When one sees women and dogs harnessed together dragging carts about the streets; when one sees women doing the lighter work of sweeping up leaves and collecting rubbish in the forests and on the larger estates; doing the gardening work in Saxony and other places; when one sees them by the hundreds working bare-legged in the beet-fields in Silesia and elsewhere throughout Germany; when one reads “Viele Weiber sind gut weil sie nicht wissen wie man es machen muss um böse zu sein,” and “Der Mann nach Freiheit strebt, das Weib nach Sitte,” two phrases from the German classics, Lessing and Goethe; when one recalls the shameless carelessness of Goethe’s treatment of all women; of how his love-poems were sometimes sent by the same mail to the lady and to the press; and the unrestrained worship of Goethe by the German women of his day; when one sees time and time again all over Germany the women shouldered into the street while the men keep to the sidewalk; when one sees in the streets, railway carriages, and other public conveyances, the insulting staring to which every woman is subjected if she have a trace of good looks, one realizes that at any rate Madame Necker was not writing of German women. Let me add that so far as the great Goethe is concerned, it is by no Puritan yard-stick that I am measuring him, but by the German’s own high standard which despises any mating of true sentiment with commercialism. “Beatus ille qui procul negotiis,” certainly applies to one’s affairs of the heart.

In the gallery at Dresden, where the loveliest mother’s face in all the world shines down upon you from Raphael’s canvas like a benediction, there is a small picture by Rubens, “The Judgment of Paris.” The three goddesses-induitur formosa est; exuitur ipsa forma est -have taken literally the compliment paid to a certain beautiful customer by a renowned French dressmaker: “Un rien et madame est habillée!” They are coquettishly revealing their claims to the Eve-bitten fruit which Paris holds in his hand. Paris and his friend are in the most nonchalant of attitudes. They could not be more indifferent, or more superior in appearance, were they dandies judging the class for costermonger’s donkeys at a provincial horse-show. The three most beautiful women in the world are squirming and posturing for praise, and a decision, before two as sophisticated and self-satisfied men as one will ever see on canvas or off it.

The same subject is treated by a man of the same breed, but of a later day, named Feuerbach, and his picture hangs, I think, in Breslau.
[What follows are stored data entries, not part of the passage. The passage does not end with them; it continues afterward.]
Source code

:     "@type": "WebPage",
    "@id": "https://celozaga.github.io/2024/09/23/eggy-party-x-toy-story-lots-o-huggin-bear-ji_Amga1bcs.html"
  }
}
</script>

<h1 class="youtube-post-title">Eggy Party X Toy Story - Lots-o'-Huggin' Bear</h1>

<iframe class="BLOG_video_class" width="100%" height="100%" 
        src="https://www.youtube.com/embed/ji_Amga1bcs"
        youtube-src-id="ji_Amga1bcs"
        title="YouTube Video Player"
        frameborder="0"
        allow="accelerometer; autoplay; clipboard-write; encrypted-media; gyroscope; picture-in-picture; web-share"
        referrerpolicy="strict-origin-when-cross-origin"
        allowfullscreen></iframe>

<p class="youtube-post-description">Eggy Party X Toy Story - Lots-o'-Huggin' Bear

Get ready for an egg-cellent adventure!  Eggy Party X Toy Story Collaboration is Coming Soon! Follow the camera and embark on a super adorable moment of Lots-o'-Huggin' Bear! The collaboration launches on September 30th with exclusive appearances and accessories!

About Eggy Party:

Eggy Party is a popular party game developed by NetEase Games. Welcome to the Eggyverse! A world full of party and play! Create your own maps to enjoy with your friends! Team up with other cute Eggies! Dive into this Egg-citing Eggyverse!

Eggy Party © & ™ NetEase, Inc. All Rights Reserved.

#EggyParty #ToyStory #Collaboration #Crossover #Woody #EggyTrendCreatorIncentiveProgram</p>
Here again the supersuperiority of the male is portrayed.

In the Church of Saint Sebaldus at Nuremberg, there is a delightful mural painting which makes one merry even to recall it. The subject is the Garden of Eden. Adam and Eve are being lectured by an elderly man in flowing robes with a long white beard. His beard alone would more than supply Adam and Eve with the covering they lack. In an easy attitude, with neither haste nor anxiety, he is pointing out to them the error of their ways. He is as detached in manner as though he were Professor Wundt, lecturing to us at Leipsic on the fourth dimension of space. Adam is somewhat dejected and reclines upon the ground. Eve, unabashed, with nothing on but the apple which she is munching, is evidently in a reckless mood. She looks like a child of fifteen, with her hair down her back; the defiance of her attitude is that of a naughty little girl. The world-old problem is under discussion, but with an air of good humor and cheerfulness on the part of the lecturer, as though there were still time in the world, as though hurry were an undiscovered human attribute, as though possibly the world would still go on even if the problem were left unsolved, and this first leafy parliament adjourned sine die.

They were so much wiser than are we! They knew then that there would be other sessions of congress, and that it was not necessary to decide everything on that spring day of the year One. But here again in this picture it is the male attitude toward the woman that is of chief interest. Adam is plainly bored. What if the woman has broken into the sanctuary of knowledge, she will only be the bigger fool, he seems to say. As for the professor in the red robes, his easy, patronizing manner is indicative enough of his mental top-loftiness toward the woman question. You can almost hear him say as he strokes his beard: “Küche, Kinder, Kirche!”